Pasien talasemia intermedia membutuhkan transfusi darah, tetapi tidak rutin. Sementara pasien talasemia minor/trait/pembawa sifat secara klinis sehat, hidup seperti orang normal secara fisik dan mental, tidak bergejala dan tidak memerlukan transfusi darah.
Sejalan dengan meningkatnya insiden talasemia di Indonesia, maka semakin banyak pasien yang bergantung pada transfusi darah sebagai pengobatan seumur hidup.
Apabila sudah terjadi pernikahan sesama pembawa sifat, maka salah satu upaya pencegahan yang dapat dilakukan adalah melakukan penapisan kromosom pembawa penyakit melalui proses bayi tabung (IVF) yang dilanjutkan dengan pemeriksaan kromosom melalui teknologi PGT-M (Pre-Implantation Genetic Test for Monogenic disorder).

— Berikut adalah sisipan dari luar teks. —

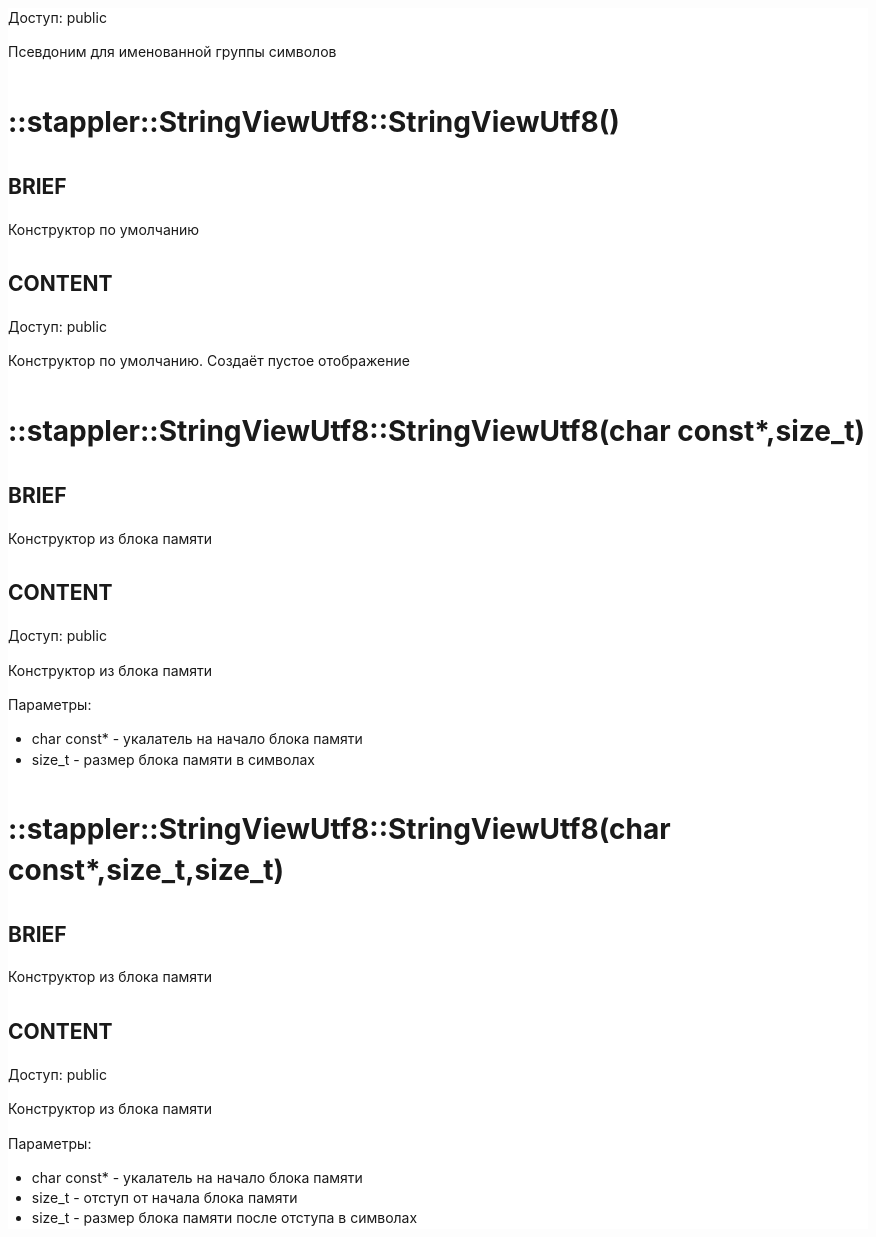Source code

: Доступ: public

Псевдоним для именованной группы символов


# ::stappler::StringViewUtf8::StringViewUtf8()

## BRIEF

Конструктор по умолчанию

## CONTENT

Доступ: public

Конструктор по умолчанию. Создаёт пустое отображение


# ::stappler::StringViewUtf8::StringViewUtf8(char const*,size_t)

## BRIEF

Конструктор из блока памяти

## CONTENT

Доступ: public

Конструктор из блока памяти

Параметры:
* char const* - укалатель на начало блока памяти
* size_t - размер блока памяти в символах


# ::stappler::StringViewUtf8::StringViewUtf8(char const*,size_t,size_t)

## BRIEF

Конструктор из блока памяти

## CONTENT

Доступ: public

Конструктор из блока памяти

Параметры:
* char const* - укалатель на начало блока памяти
* size_t - отступ от начала блока памяти
* size_t - размер блока памяти после отступа в символах
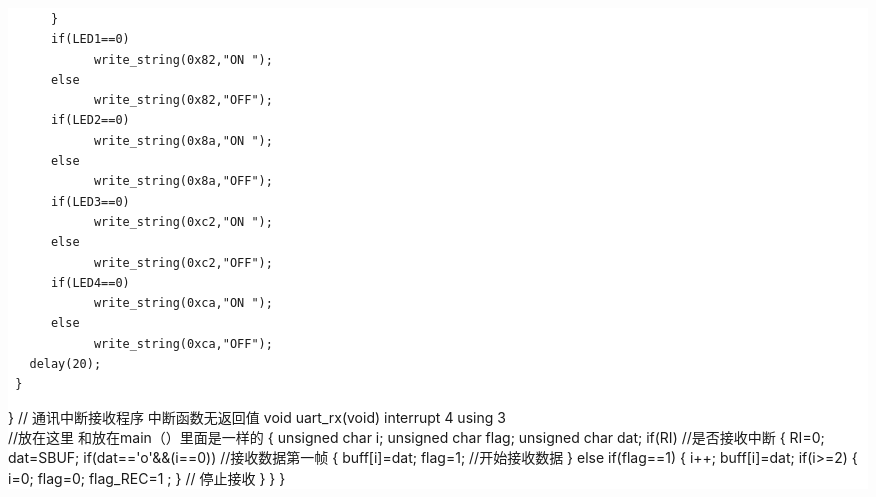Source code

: 	      }  
		  if(LED1==0)
	      		write_string(0x82,"ON ");
		  else
		  		write_string(0x82,"OFF");
		  if(LED2==0)
	      		write_string(0x8a,"ON ");
		  else
		  		write_string(0x8a,"OFF");
		  if(LED3==0)
	      		write_string(0xc2,"ON ");
		  else
		  		write_string(0xc2,"OFF");
		  if(LED4==0)
	      		write_string(0xca,"ON ");
		  else
		  		write_string(0xca,"OFF");
	   delay(20); 
     }
}
//  通讯中断接收程序   中断函数无返回值
  void uart_rx(void)  interrupt 4	using 3	  
//放在这里 和放在main（）里面是一样的
 {
   unsigned char i;
	unsigned char flag;
	unsigned char dat;
    if(RI)	                 //是否接收中断
    {
       RI=0;
       dat=SBUF;
       if(dat=='o'&&(i==0)) //接收数据第一帧
       {
            buff[i]=dat;
            flag=1;        //开始接收数据
       }
       else
	      if(flag==1)
	      {
		      i++;
		      buff[i]=dat;
		      if(i>=2)
	          {
			   i=0;
			   flag=0;
			   flag_REC=1 ;
		      }  // 停止接收
	      }
	 }
 }
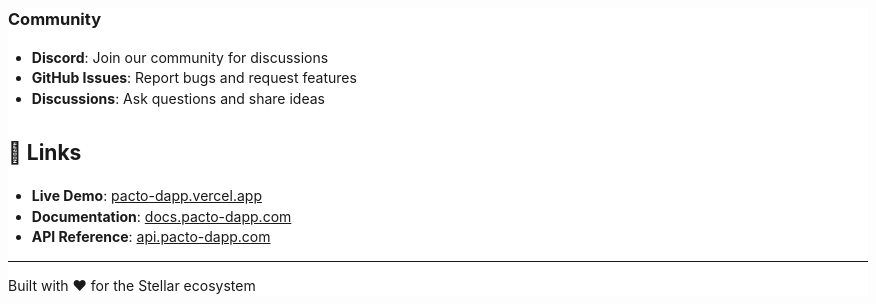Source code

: ### Community
- **Discord**: Join our community for discussions
- **GitHub Issues**: Report bugs and request features
- **Discussions**: Ask questions and share ideas

## 🔗 Links

- **Live Demo**: [pacto-dapp.vercel.app](https://pacto-dapp.vercel.app)
- **Documentation**: [docs.pacto-dapp.com](https://docs.pacto-dapp.com)
- **API Reference**: [api.pacto-dapp.com](https://api.pacto-dapp.com)

---

Built with ❤️ for the Stellar ecosystem
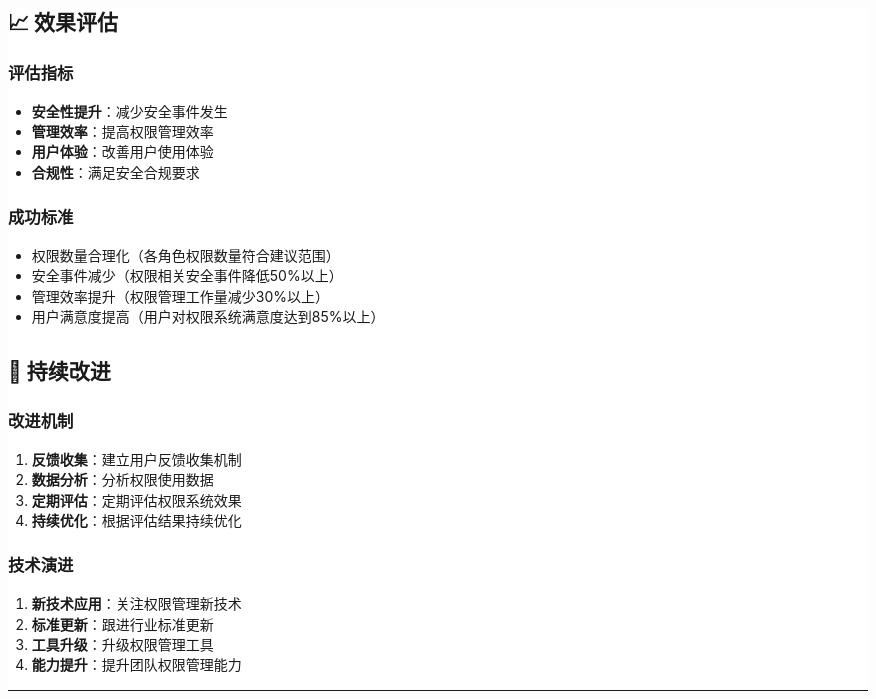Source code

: ## 📈 效果评估

### 评估指标
- **安全性提升**：减少安全事件发生
- **管理效率**：提高权限管理效率
- **用户体验**：改善用户使用体验
- **合规性**：满足安全合规要求

### 成功标准
- 权限数量合理化（各角色权限数量符合建议范围）
- 安全事件减少（权限相关安全事件降低50%以上）
- 管理效率提升（权限管理工作量减少30%以上）
- 用户满意度提高（用户对权限系统满意度达到85%以上）

## 🔄 持续改进

### 改进机制
1. **反馈收集**：建立用户反馈收集机制
2. **数据分析**：分析权限使用数据
3. **定期评估**：定期评估权限系统效果
4. **持续优化**：根据评估结果持续优化

### 技术演进
1. **新技术应用**：关注权限管理新技术
2. **标准更新**：跟进行业标准更新
3. **工具升级**：升级权限管理工具
4. **能力提升**：提升团队权限管理能力

---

Teknologi ini dapat mendeteksi mutase single-gene (monogenic) yang dapat mengakibatkan munculnya penyakit genetik bawaan seperti Thalassemia, Spinal Muscular Atropy dan Cystic Fibrosis. Teknologi PGT-M juga dapat membantu pasangan mendapatkan keturunan dengan tingkat risiko rendah untuk terkena Thalassemia, Spinal Muscular Atropy, Cystic Fibrosis dan penyakit genetik lain.
“Dengan teknologi ini, kami dapat memberikan secercah harapan kepada pasien bahwa mereka dapat memiliki bayi yang sehat. Demikian juga, pasangan dengan talasemia minor dapat dipastikan memiliki anak-anak yang terbebas dari talasemia dan hidup sehat,” tutup Dr. dr. Arie A. Polim, D.MAS, MSc, Sp.OG(K)-FER.